Overall, the S-Pen worked better than expected. The first version was good. The new one is better, more responsive, and less awkward to use.
Camera & photo
One of the most impressive new features of the Note 2 is its photo functionalities. The Burst Photo mode will now pick out the “best” photo after taking a bunch of photos in succession. That was neat. But the really flippin’ cool feature is the new Best Group Pose. This feature allows you to take a few group shots at a time, then go back and replace everyone’s face till you have the best-looking shot possible. No more having to re-take pictures because one guy keeps closing his eyes, yawning, or looking like someone just murdered his kitten. While we usually shy away from gimmicky features like this, Best Group Pose was genuinely impressive. Well done, Samsung.
Of course, the S-Pen makes its way into the photo functionality as well. Samsung has updated the photo album feature to allow you to select a number of photos at once, then tap on a single selected photo, and drag all the photos at once into a pre-made album folder. Also, in the gallery view, you can use the S-Pen to hover over a gallery and see a sampling of pictures inside.
We weren’t able to take our test unit outside, so the only photos we were able to snap were in a fairly dark room. Still, the 8-megapixel rear camera performed well enough, though the pictures were nothing to write home about. The Note 2 also includes a 1.9-megapixel front-facing camera for video chat, which we tested out briefly. It works! Moving along…
Specs and use
As mentioned, the hardware specs for the Note 2 are about as solid as you can get. They are as follows:
- 5.5-inch screen
- 16:9 aspect ratio (which is much improved over the weird shape of the Note 1)
- 720p Super AMOLED Plus screen
- Samsung Exynos 1.6GHz CPU (which Samsung says is 20 percent faster than any other phones)
- 3100mAh Battery (25 percent bigger than the original Note, and gives you a “day’s worth” of talk time, according to Samsung)
- 16/32/64 GB storage
- 2GB RAM
- Two colors (marble white, titanium grey)

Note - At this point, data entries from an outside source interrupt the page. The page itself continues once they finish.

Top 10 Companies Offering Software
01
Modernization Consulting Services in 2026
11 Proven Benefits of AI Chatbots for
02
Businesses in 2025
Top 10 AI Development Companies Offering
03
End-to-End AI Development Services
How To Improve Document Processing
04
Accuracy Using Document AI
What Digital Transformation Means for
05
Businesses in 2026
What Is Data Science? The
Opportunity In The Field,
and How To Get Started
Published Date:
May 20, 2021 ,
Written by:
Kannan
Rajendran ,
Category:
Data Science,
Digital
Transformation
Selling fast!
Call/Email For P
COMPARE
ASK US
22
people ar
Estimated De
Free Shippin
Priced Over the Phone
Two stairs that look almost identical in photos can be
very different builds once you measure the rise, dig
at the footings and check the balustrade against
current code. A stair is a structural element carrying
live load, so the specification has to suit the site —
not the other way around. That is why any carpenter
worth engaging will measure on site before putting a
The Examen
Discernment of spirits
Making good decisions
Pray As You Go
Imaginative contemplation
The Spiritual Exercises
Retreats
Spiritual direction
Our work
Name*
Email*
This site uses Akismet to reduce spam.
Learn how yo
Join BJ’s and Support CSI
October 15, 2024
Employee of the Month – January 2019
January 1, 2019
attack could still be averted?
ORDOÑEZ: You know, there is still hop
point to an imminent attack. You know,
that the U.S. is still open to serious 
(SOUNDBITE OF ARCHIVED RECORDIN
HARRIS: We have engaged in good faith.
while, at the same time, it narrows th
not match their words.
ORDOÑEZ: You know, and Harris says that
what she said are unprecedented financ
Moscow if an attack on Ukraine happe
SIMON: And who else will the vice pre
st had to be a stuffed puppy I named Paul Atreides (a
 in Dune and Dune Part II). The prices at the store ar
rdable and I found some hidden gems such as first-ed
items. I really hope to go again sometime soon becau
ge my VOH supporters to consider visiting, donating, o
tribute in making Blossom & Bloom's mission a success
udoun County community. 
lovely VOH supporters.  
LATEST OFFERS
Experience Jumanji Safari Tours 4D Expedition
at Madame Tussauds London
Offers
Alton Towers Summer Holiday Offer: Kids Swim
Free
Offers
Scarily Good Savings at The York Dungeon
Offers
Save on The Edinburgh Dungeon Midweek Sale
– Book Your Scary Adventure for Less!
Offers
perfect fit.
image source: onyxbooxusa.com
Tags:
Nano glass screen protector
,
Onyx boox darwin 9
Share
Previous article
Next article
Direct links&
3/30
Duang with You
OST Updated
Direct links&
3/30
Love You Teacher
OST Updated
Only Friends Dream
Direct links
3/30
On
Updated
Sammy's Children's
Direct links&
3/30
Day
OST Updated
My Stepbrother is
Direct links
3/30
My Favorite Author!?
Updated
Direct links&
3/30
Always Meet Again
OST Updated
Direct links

Samsung was quick to point out the units we tested were not 100 percent complete, and it showed. We tried out a number of different units, and each one experienced a glitch at some point in our use. However, when that wasn’t happening (and, to be fair, it wasn’t a huge problem), the phone ran fantastically well — as smooth as could be. Videos played well. Apps opened and closed with ease. And all the S-Pen functionalities were spot on.
We didn’t get to see any third-party apps for the Note 2, but Samsung assures us that there are about 50 apps that are specifically made for use with the S-Pen. And the company is currently courting “select” developers to make apps for the device. (Photoshop Touch was the one they mentioned.) Still, we’d really like to more of the apps available before calling this one a homerun.
Odds & Ends
One of the new, random features added to the Note 2 is Samsung’s Web Everywhere functionality, which allows you to view a snapshot of a website just by click on a link (in an email, for instance). Samsung smartly made Web Everywhere a feature that you can decide to use each time you click a link, or set up so that it always (or never) happens. This was definitely interesting, and good for people who get sent random links on a regular basis, but we have a feeling we’d set this one to “off,” despite its potential usefulness.
The Note 2 is a clear improvement over the Note 1, both in feel and functionality — though it’s hard for us to say whether the Note 2 itself is that much better, or if we’ve just become used to the massive form factor. The S-Pen and photo apps are easily the stars of the show, as is the Note 2’s smooth running functionality. All said, we’re excited to get a bit more time with this device, so we can decide whether we were simply in an optimistic mood when we had our first go.